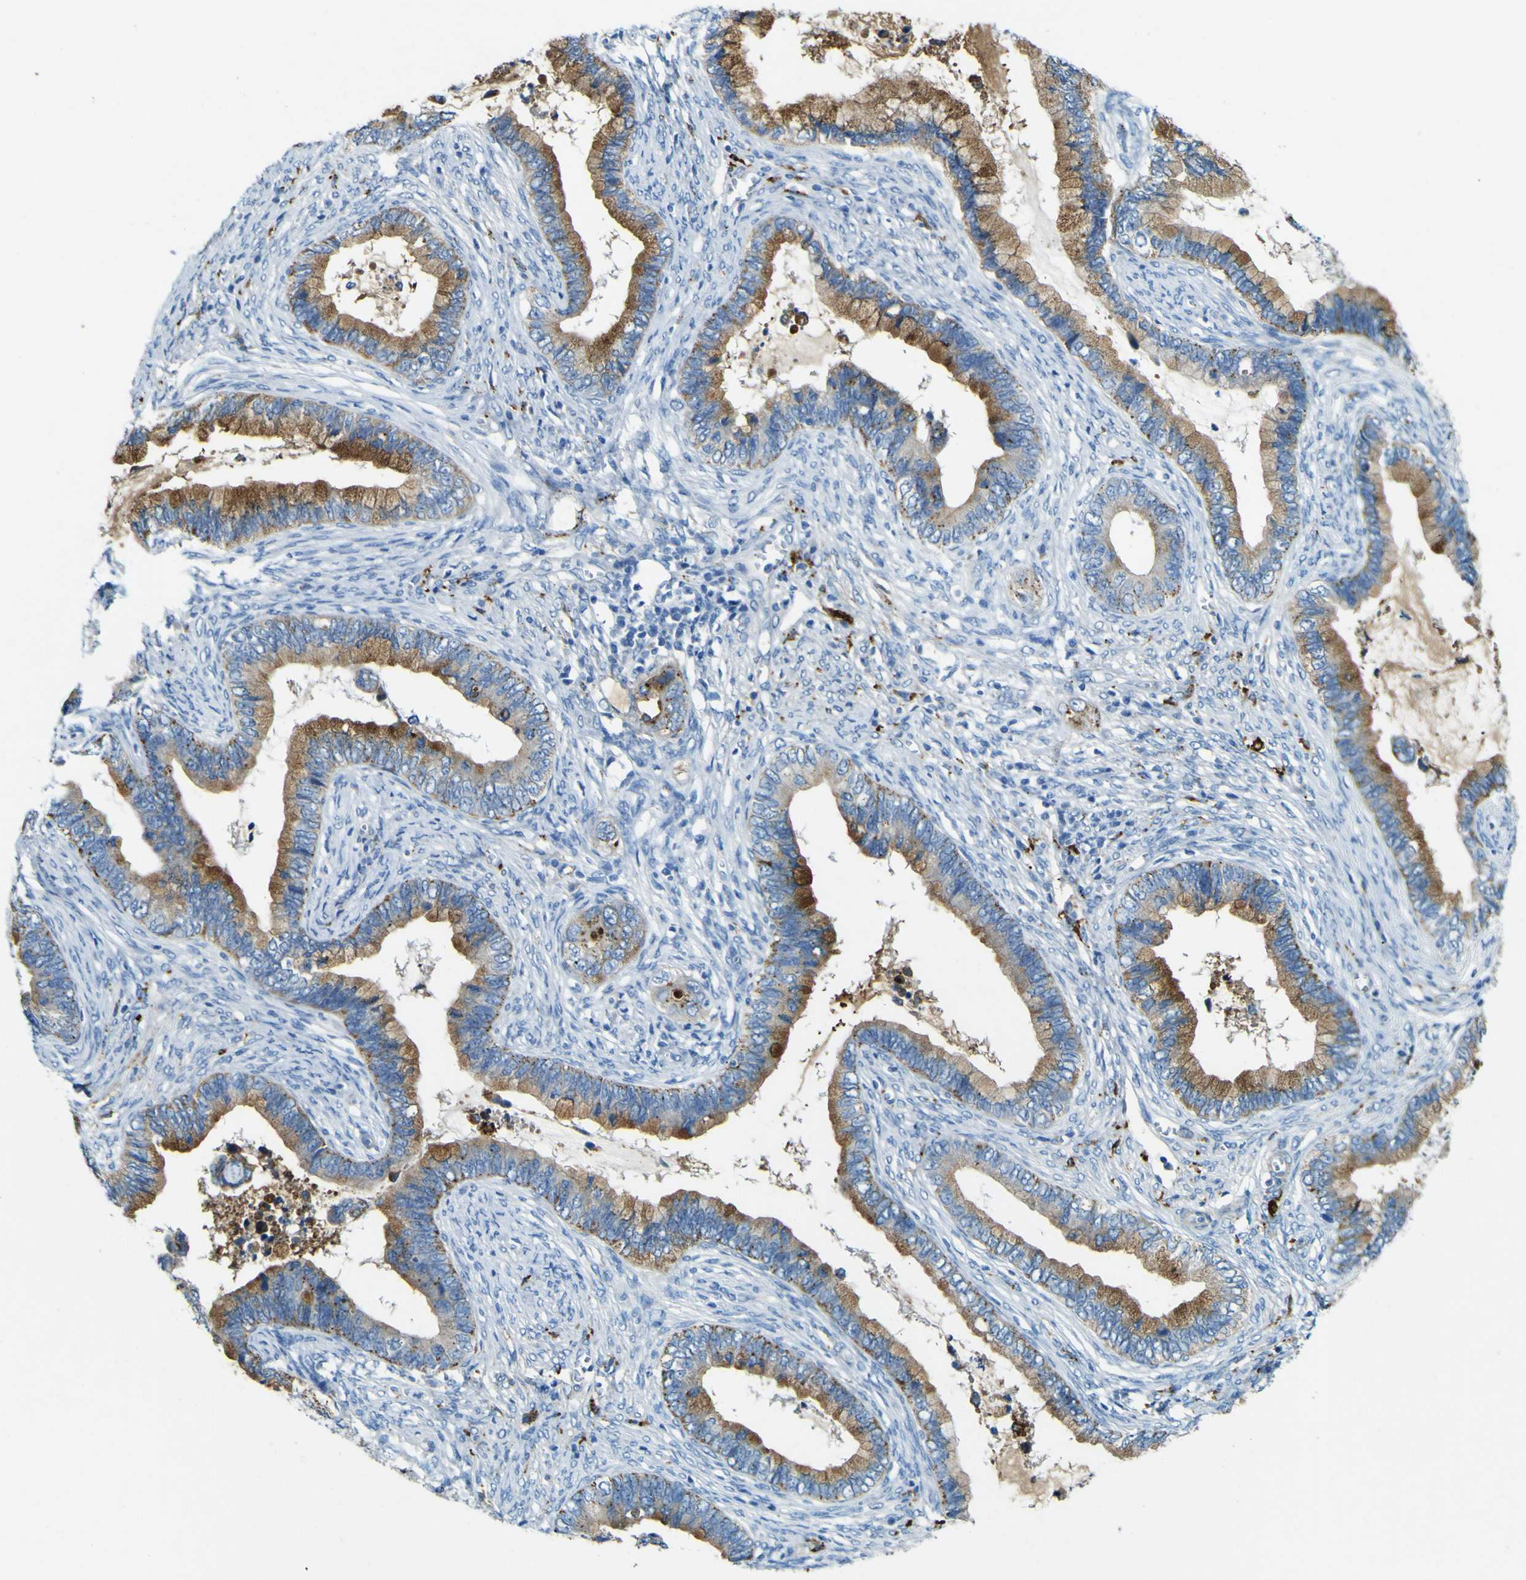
{"staining": {"intensity": "moderate", "quantity": ">75%", "location": "cytoplasmic/membranous"}, "tissue": "cervical cancer", "cell_type": "Tumor cells", "image_type": "cancer", "snomed": [{"axis": "morphology", "description": "Adenocarcinoma, NOS"}, {"axis": "topography", "description": "Cervix"}], "caption": "The micrograph demonstrates staining of adenocarcinoma (cervical), revealing moderate cytoplasmic/membranous protein staining (brown color) within tumor cells. The staining was performed using DAB (3,3'-diaminobenzidine) to visualize the protein expression in brown, while the nuclei were stained in blue with hematoxylin (Magnification: 20x).", "gene": "PDE9A", "patient": {"sex": "female", "age": 44}}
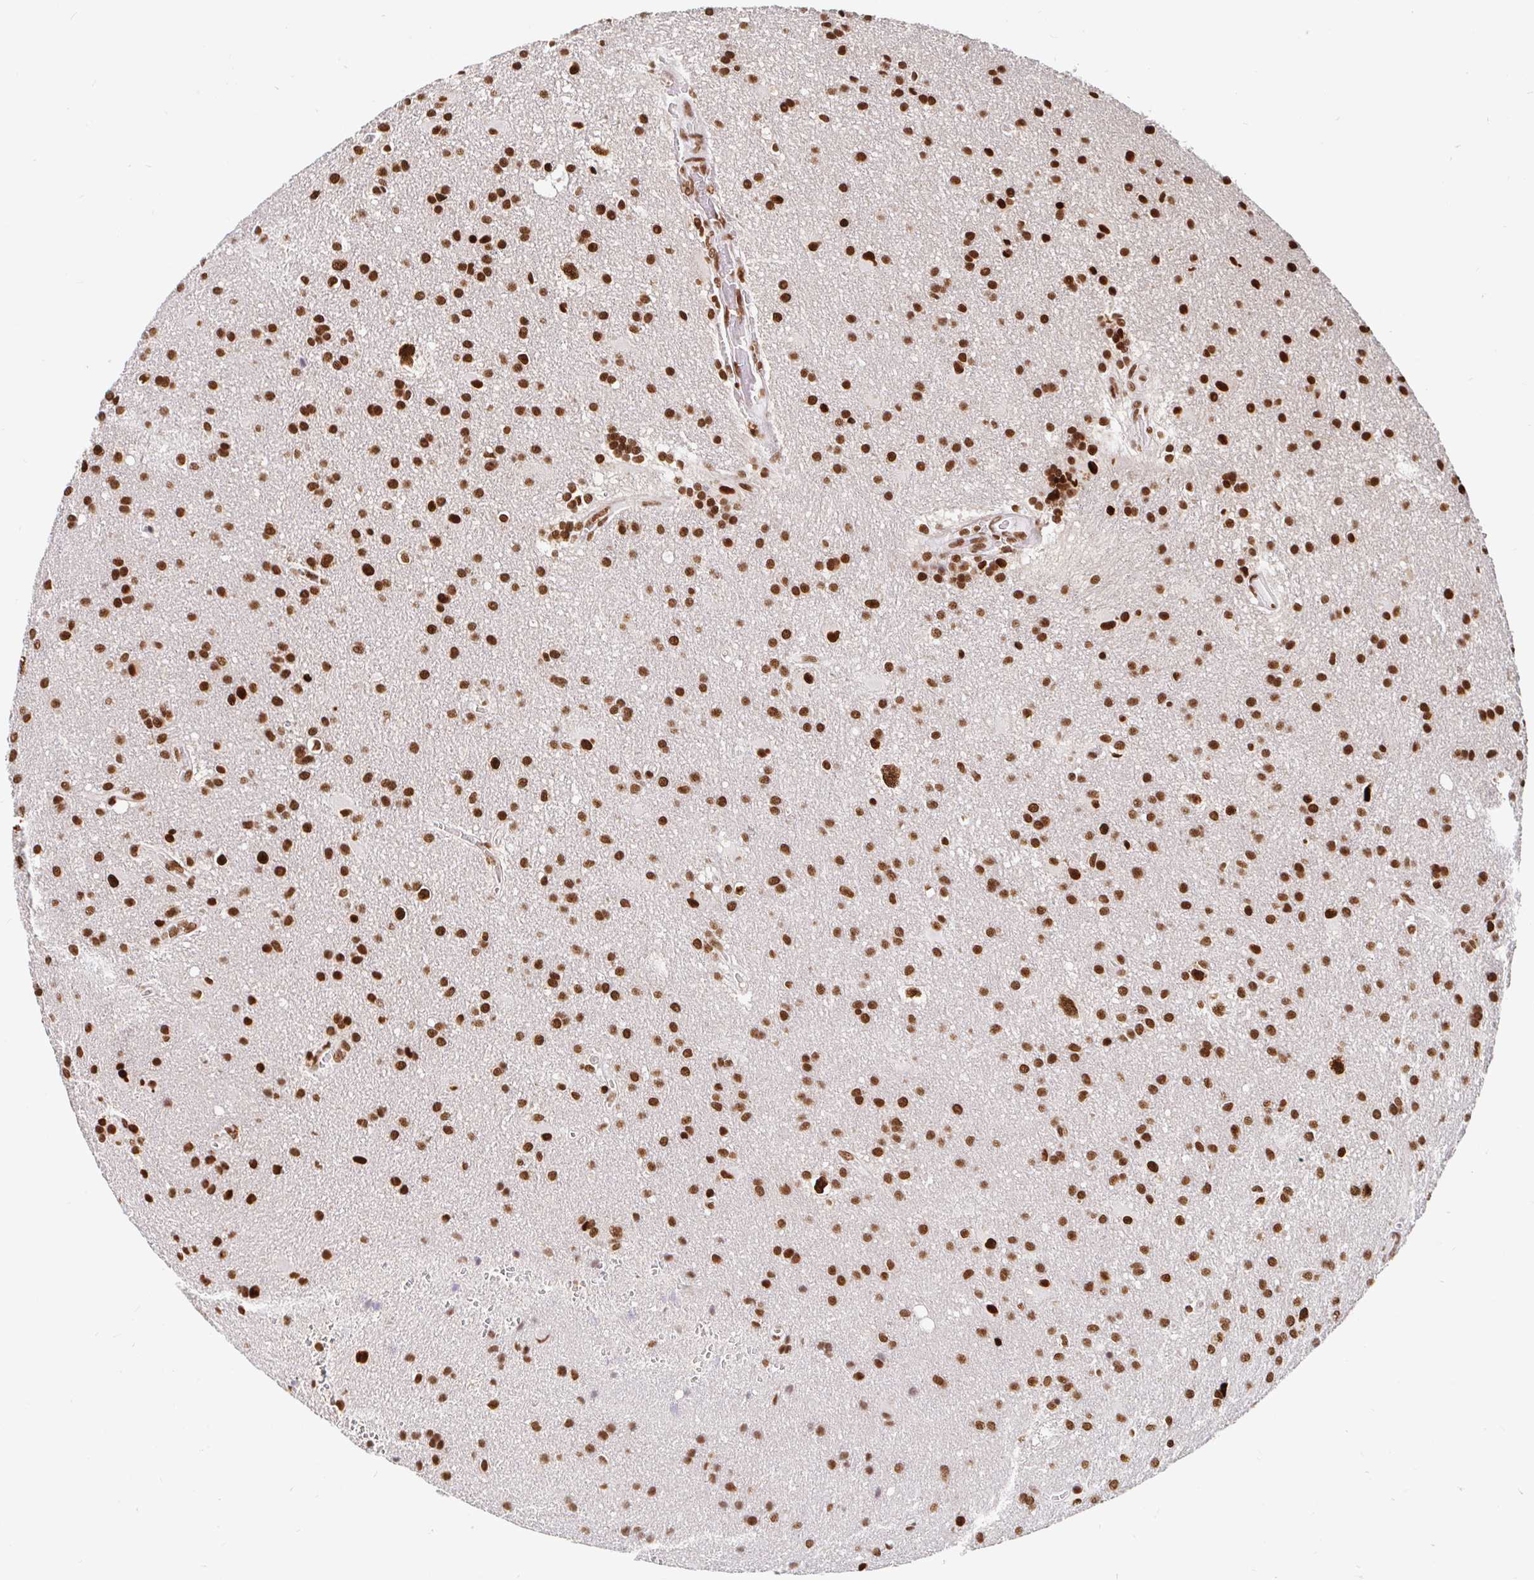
{"staining": {"intensity": "strong", "quantity": ">75%", "location": "nuclear"}, "tissue": "glioma", "cell_type": "Tumor cells", "image_type": "cancer", "snomed": [{"axis": "morphology", "description": "Glioma, malignant, Low grade"}, {"axis": "topography", "description": "Brain"}], "caption": "Protein analysis of low-grade glioma (malignant) tissue exhibits strong nuclear positivity in approximately >75% of tumor cells. The protein is shown in brown color, while the nuclei are stained blue.", "gene": "RBMX", "patient": {"sex": "male", "age": 66}}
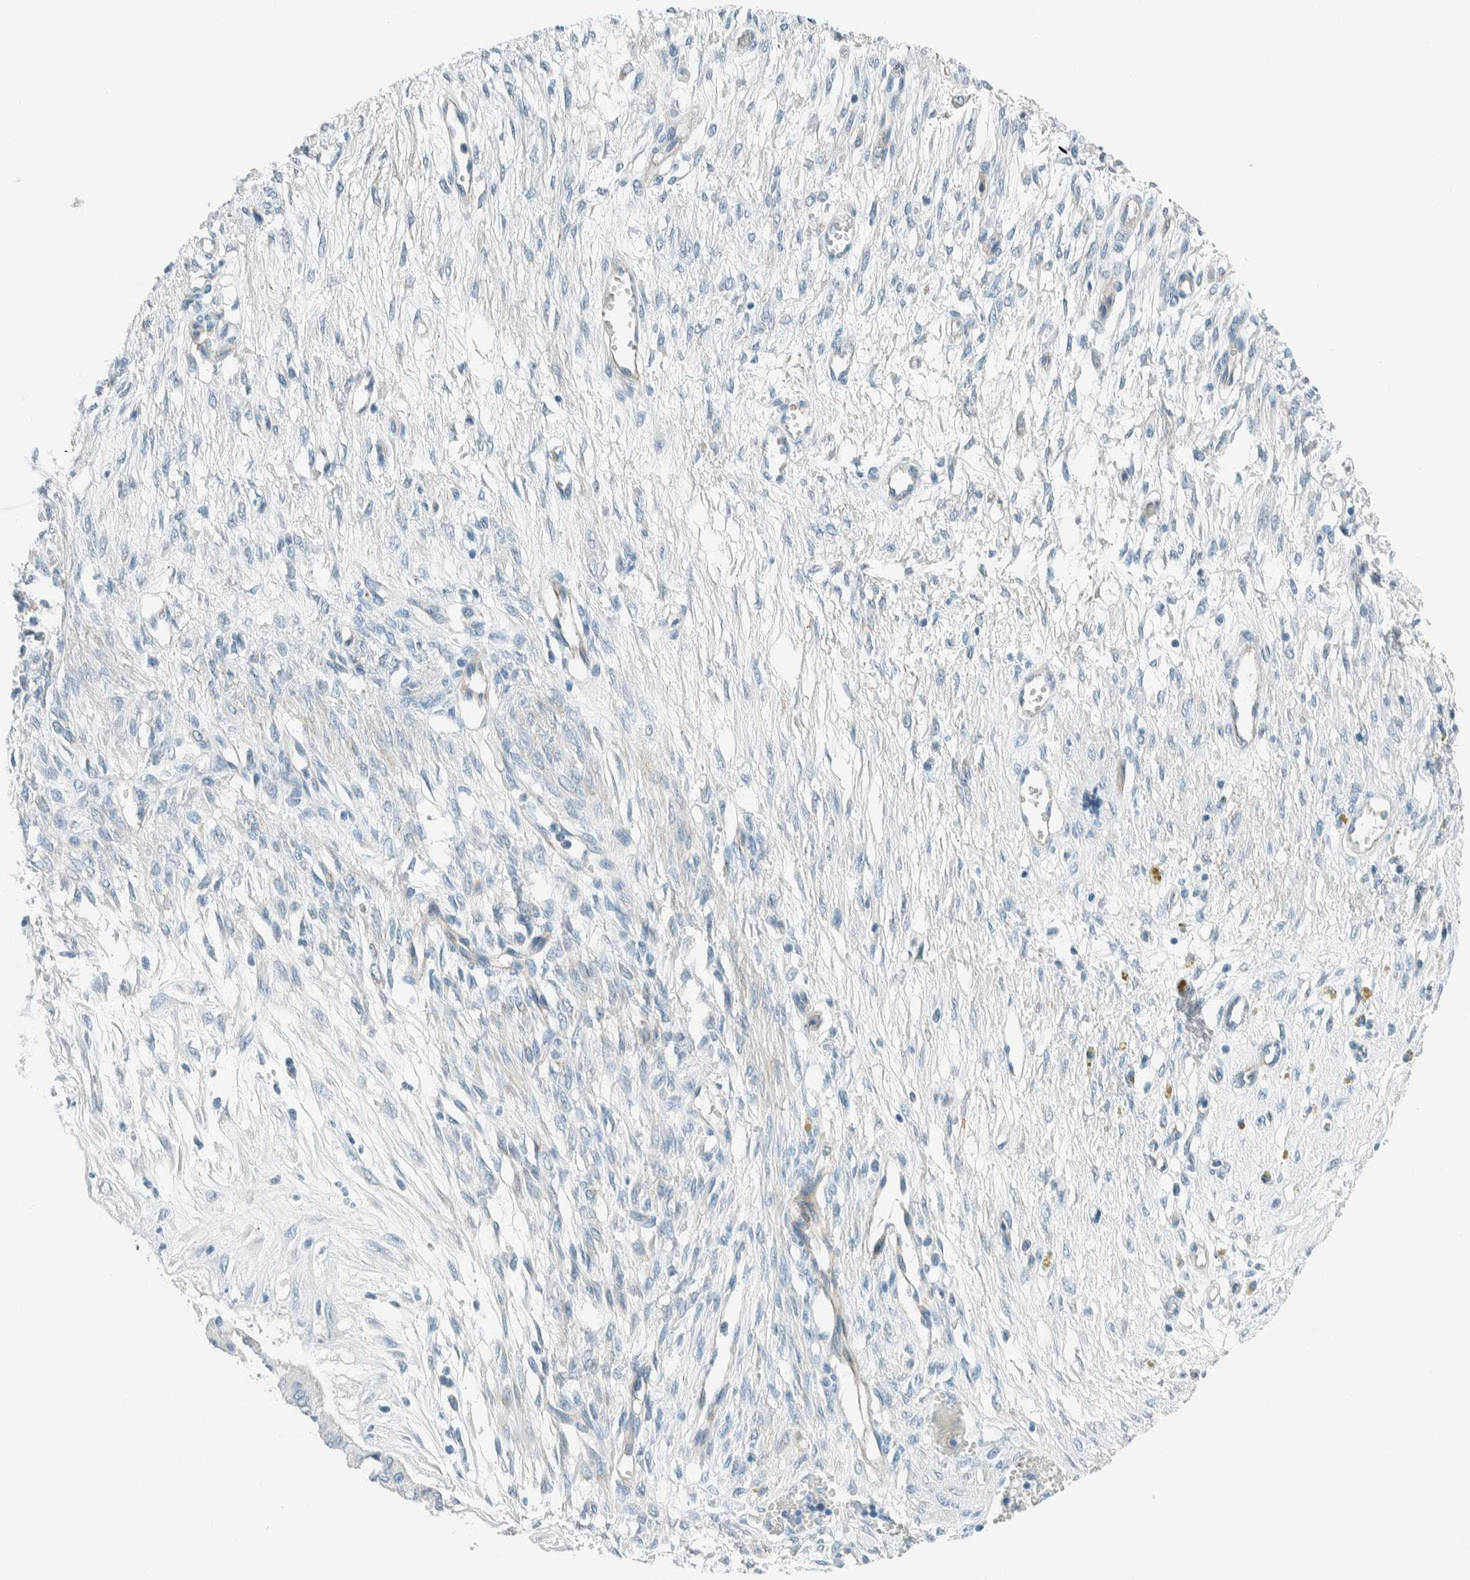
{"staining": {"intensity": "negative", "quantity": "none", "location": "none"}, "tissue": "ovarian cancer", "cell_type": "Tumor cells", "image_type": "cancer", "snomed": [{"axis": "morphology", "description": "Cystadenocarcinoma, mucinous, NOS"}, {"axis": "topography", "description": "Ovary"}], "caption": "Ovarian cancer was stained to show a protein in brown. There is no significant positivity in tumor cells.", "gene": "SLFN12", "patient": {"sex": "female", "age": 73}}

Instructions for the task: Report all lines in the listing above that contain the word "positivity".

Result for this task:
{"staining": {"intensity": "strong", "quantity": ">75%", "location": "nuclear"}, "tissue": "glioma", "cell_type": "Tumor cells", "image_type": "cancer", "snomed": [{"axis": "morphology", "description": "Glioma, malignant, Low grade"}, {"axis": "topography", "description": "Brain"}], "caption": "Protein analysis of low-grade glioma (malignant) tissue exhibits strong nuclear positivity in approximately >75% of tumor cells. The protein is shown in brown color, while the nuclei are stained blue.", "gene": "RBMX", "patient": {"sex": "male", "age": 66}}
{"staining": {"intensity": "negative", "quantity": "none", "location": "none"}, "tissue": "ovarian cancer", "cell_type": "Tumor cells", "image_type": "cancer", "snomed": [{"axis": "morphology", "description": "Cystadenocarcinoma, mucinous, NOS"}, {"axis": "topography", "description": "Ovary"}], "caption": "Ovarian cancer was stained to show a protein in brown. There is no significant positivity in tumor cells.", "gene": "SLFN12", "patient": {"sex": "female", "age": 73}}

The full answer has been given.